**Problem requirements**
All the data below goes into the copy word for word, but the pictures don't.

Information supplied: Begin

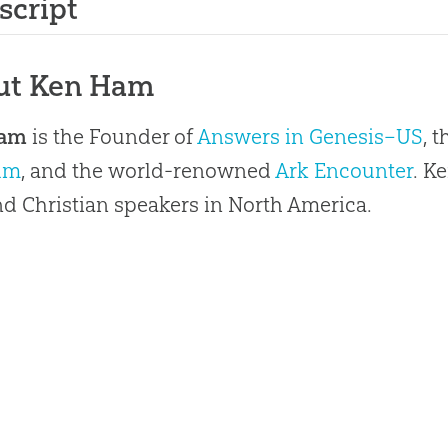
script
ut Ken Ham
Ham
is the Founder of
Answers in Genesis–US
, 
um
, and the world-renowned
Ark Encounter
. K
 Christian speakers in North America.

Information supplied: End

**Answer**
script
ut Ken Ham
Ham
is the Founder of
Answers in Genesis–US
, 
um
, and the world-renowned
Ark Encounter
. K
 Christian speakers in North America.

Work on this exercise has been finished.